Лихорадочная политическая активность после августа характеризовалась тем, что все политики концентрировали внимание именно на путче и тщательно обходили социально-экономические проблемы. Никто даже не упоминал о вопросах, которые пусть с дpожью в голосе, но все же поставили члены ГКЧП. О реальной ситуации в стране вообще считалось неприличным говорить.
Это — пpямой результат воздействия «путча»-спектакля на общественное сознание, своего pода наpкоз, пpи котором удалось на достаточное вpемя паpализовать любую оппозицию и пpовести болезненную опеpацию по ликвидации СССР.
Пpавда, в результате «путча» исчез созданный в массовом сознании стpашный обpаз пугала-Центpа. Поэтому в январе-феврале 1992 г. были предприняты интенсивные меры по созданию образа нового врага, мешающего реформам, в лице «красно-коричневых». Этот термин, предложенный на заседании демократического клуба «Московская трибуна», был подхвачен прессой и использован в качестве ярлыка по отношению фактически ко всем оппозиционным силам338
.Сам способ ликования после победы над «путчем» показал глубокую моральную деградацию либеральной элиты. Тоску вызывали призывы интеллектуалов с телевидения сообщать по телефону о людях, которые сочувствовали путчу. Общественность требовала отставки Президиума АН СССР, а в Московском университете — ректора по той причине, что они не выступили активно против путча.
«Независимая газета» под заголовком «Руководству Университета предложено уйти в отставку» сообщает: «Первого сентября на митинге у главного здания Московского университета, посвященном началу нового учебного года, младший научный сотрудник НИИ ядерной физики Дмитрий Савин зачитал коллективное заявление сотрудников университета: „В дни государственного переворота 19-21 августа 1991 года руководство Московского университета заняло беспринципную позицию. В тяжелые для страны дни, когда слово старейшего университета могло бы вселить надежду в сердца людей и помочь определиться колеблющимся, официальные структуры Университета хранили молчание“. Один слог чего стоит!
Вообще, поведение многих видных деятелей культуры после «путча» поразило дурным вкусом, злобой и неспособностью взглянуть на себя со стороны. Песенки и мультфильмы, обыгрывающие смерть Пуго, вызывали брезгливость и были очередным ударом по обыденной морали. Таков же был эффект сожжения режиссером Марком Захаровым перед телевизионной камерой его партбилета (возможно, впрочем, что это был чужой партбилет или вообще похожая на партбилет корочка). И потом, множество людей были просто поражены тем, что активный, биологический антикоммунист Марк Захаров, оказывается, все шесть перестроечных лет оставался в рядах КПСС! Чего же он ждал?

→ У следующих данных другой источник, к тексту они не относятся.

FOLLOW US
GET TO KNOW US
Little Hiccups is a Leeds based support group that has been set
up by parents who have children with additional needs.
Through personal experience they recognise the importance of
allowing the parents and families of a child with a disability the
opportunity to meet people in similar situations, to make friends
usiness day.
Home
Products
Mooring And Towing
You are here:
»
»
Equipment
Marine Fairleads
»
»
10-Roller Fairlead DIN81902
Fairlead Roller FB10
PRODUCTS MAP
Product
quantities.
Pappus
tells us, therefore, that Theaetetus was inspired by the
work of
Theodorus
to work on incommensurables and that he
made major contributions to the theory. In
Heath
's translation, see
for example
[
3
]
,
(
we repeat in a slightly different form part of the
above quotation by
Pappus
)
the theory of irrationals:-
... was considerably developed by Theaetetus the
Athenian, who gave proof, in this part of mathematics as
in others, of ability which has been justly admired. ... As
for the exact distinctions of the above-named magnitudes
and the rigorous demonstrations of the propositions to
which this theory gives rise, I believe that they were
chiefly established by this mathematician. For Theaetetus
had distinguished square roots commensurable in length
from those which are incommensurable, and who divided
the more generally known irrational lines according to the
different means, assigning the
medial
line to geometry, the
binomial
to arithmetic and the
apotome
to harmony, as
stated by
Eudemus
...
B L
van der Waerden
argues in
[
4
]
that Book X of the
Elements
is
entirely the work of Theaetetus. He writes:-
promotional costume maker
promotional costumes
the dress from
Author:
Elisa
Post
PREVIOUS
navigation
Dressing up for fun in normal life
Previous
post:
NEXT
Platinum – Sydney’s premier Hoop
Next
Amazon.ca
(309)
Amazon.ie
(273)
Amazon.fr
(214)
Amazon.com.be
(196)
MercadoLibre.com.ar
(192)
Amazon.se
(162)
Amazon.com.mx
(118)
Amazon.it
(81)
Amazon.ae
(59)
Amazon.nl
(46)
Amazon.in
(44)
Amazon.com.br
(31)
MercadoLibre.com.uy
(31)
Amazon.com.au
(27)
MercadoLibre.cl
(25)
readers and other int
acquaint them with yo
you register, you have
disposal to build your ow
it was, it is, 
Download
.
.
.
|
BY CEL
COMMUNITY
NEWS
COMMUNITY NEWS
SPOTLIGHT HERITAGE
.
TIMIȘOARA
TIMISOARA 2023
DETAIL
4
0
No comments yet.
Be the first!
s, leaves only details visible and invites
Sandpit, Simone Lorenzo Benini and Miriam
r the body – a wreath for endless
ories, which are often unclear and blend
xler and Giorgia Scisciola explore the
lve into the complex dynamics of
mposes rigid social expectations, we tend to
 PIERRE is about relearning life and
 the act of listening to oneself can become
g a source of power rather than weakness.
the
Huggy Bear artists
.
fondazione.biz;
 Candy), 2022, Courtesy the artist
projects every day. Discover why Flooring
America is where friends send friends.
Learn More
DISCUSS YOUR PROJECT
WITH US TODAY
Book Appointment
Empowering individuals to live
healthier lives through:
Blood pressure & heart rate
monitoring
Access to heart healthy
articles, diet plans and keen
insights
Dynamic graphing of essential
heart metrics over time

Тягостно было смотреть на популярного кинорежиссера Никиту Михалкова, который сегодня на экране телевизора клеймит всех тех, кто сочувствовал путчу, а завтра с такой же искренностью объясняет, что его отец, в качестве одного из руководителей Союза писателей официально поддержавший переворот, имел на это право, потому что, дескать, преклонный возраст.., всю жизнь прожил при социализме.., да и защитники баррикад читали его «Дядю Степу», и тем самым он как бы тоже находился на баррикадах у «Белого дома».
Своими действиями идеологи демократов усилили расщепление общественного сознания. Так, после короткой обработки редакторов многие экс-коммунистические газеты превратились в рьяно антисоветские. Но они вышли в старом формате и с привычным оформлением. Это вызвало психологический шок — недопустима резкая смена содержания без адекватного изменения формы, знаковой системы.
«Августовская революция» породила новую вспышку антигосударственности — проклятия в адрес государственных структур, «центра» стали почти обязательным довеском к уверениям в лояльности к демократическому режиму. Так, напуганный подозрениями в консерватизме (кстати, абсолютно беспочвенными), П.Бунич поспешил заверить: «Моя позиция была известна всей сознательной жизнью, непрерывной борьбой с государственным монстром» (как говорится, сохраняем стиль автора). А министр здравоохранения РСФСР В.Калинин предписал всем облздравам и горздравам: «Категорически запрещаю исполнение каких-либо приказов и распоряжений Минздрава СССР, а также контакт с их (?) функционерами».